Carlisle school bans e-cigarettes
Last updated at 11:45, Saturday, 15 February 2014
E-cigarettes have been banned from a school in Carlisle.
Trinity headteacher Alan Mottershead decided to ban the vapour cigarettes following concerns over what could be in them – and that they could encourage younger children to take up smoking.
Mr Mottershead, backed by the Association of Headteachers, said the ban applied to both pupils and teachers and any e-cigarettes seen at the city centre site would be confiscated.
“It wasn’t a hard decision,” he said. “I had discussions with the NAHT – I am on their executive – and it didn’t take any time at all for us to recommend it for all schools”.
Mr Mottershead said there had not been a problem with e-cigarettes before the ban, with only one or two incidents at his school.
“One of the big concerns is that they make smoking “normal”,” he added. “People start thinking it’s okay and they could be a gateway to ‘real’ smoking”.
He said health officials had no idea what effect the vapourising chemicals will have.
“I think the pupils realise it makes sense,” he added. “I haven’t been in touch with any other headteachers here but I hope they don’t allow them.”
A spokesman for Cumbria County Council said they did not have a policy on e-cigarettes and it was a matter for each individual school.
The ban comes after Su Sear, senior health improvement specialist with Cumbria’s public health team, voiced concerns they could encourage smoking in younger children who had grown up not seeing people smoke in public, but started to get used to seeing the vapourisers.
“Some of them look like cigarettes and I think we need to distinguish between them,” she said.
“We’ve had the smoking ban for six years now so an 11-year-old child is not used to seeing people smoke on buses or restaurants.
“But if they’re now out and they see e-cigarettes being used in these places, smoking becomes more visible again.
I think we’d almost got it ‘invisible’ but it’s creeping back in the form of e-cigarettes.”
Su was also concerned at what was in e-cigarettes.
“I think we have to start asking what they contain,” she said.
“As an aid to quitting, when licensed, that will be a step forward.
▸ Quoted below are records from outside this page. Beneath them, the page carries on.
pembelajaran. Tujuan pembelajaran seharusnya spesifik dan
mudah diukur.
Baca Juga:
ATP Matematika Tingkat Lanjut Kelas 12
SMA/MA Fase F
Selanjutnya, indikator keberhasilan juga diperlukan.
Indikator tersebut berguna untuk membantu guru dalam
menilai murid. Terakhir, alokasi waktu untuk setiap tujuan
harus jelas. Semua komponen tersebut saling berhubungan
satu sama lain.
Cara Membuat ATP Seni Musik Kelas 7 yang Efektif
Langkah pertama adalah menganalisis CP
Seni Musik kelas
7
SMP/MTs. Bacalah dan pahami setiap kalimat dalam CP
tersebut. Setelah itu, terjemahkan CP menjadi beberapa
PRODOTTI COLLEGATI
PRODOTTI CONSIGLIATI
We have to look at how much they may promote smoking.”
First published at 11:15, Saturday, 15 February 2014
Published by http://www.newsandstar.co.uk
Have your say
Yeah OK, ban them etc. but what happens to those children who are caught smoking (real or not) ? If underage is it the school's responsibility or the parents!
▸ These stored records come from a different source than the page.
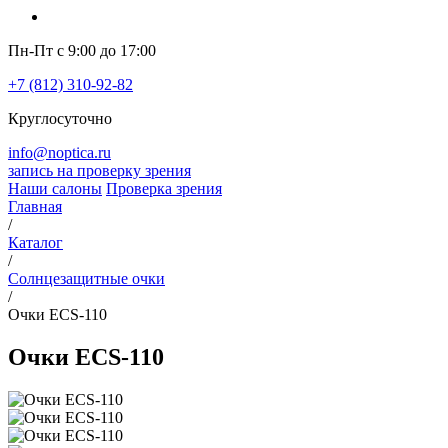
Пн-Пт с 9:00 до 17:00
+7 (812) 310-92-82
Круглосуточно
info@noptica.ru
запись на проверку зрения
Наши салоны
Проверка зрения
Главная
/
Каталог
/
Солнцезащитные очки
/
Очки ECS-110
Очки ECS-110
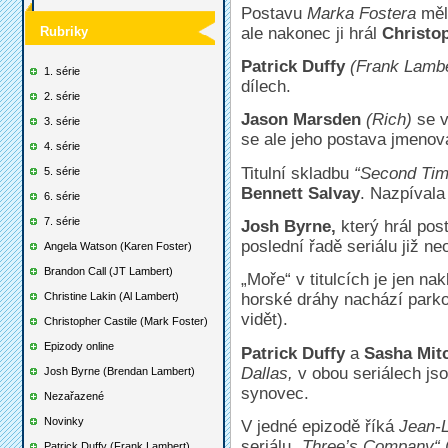
Postavu
Marka Fostera
měl
ale nakonec ji hrál
Christop
Rubriky
Patrick Duffy
(Frank Lambe
1. série
dílech.
2. série
Jason Marsden
(Rich)
se v 
3. série
se ale jeho postava jmenov
4. série
Titulní skladbu
“Second Tim
5. série
Bennett Salvay
. Nazpívala
6. série
7. série
Josh Byrne,
který hrál po
poslední řadě seriálu již ne
Angela Watson (Karen Foster)
Brandon Call (JT Lambert)
„Moře“ v titulcích je jen na
Christine Lakin (Al Lambert)
horské dráhy nachází parko
vidět).
Christopher Castile (Mark Foster)
Epizody online
Patrick Duffy
a
Sasha Mit
Dallas,
v obou seriálech js
Josh Byrne (Brendan Lambert)
synovec.
Nezařazené
Novinky
V jedné epizodě říká
Jean-L
seriálu
„Three’s Company“
Patrick Duffy (Frank Lambert)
What a filthy disgusting habit smoking is. Can't for the life of me understand people's mentality for inhaling noxious vapours from either fags or the electronic ones. Your lungs are for breathing good old pure unadulterated Cumbrian air...Do the new electronic ones come CE certified or not, if not, why not. Have they been fully tested for long term health effects....Got to go and feed Chivers my cat, Bye for now.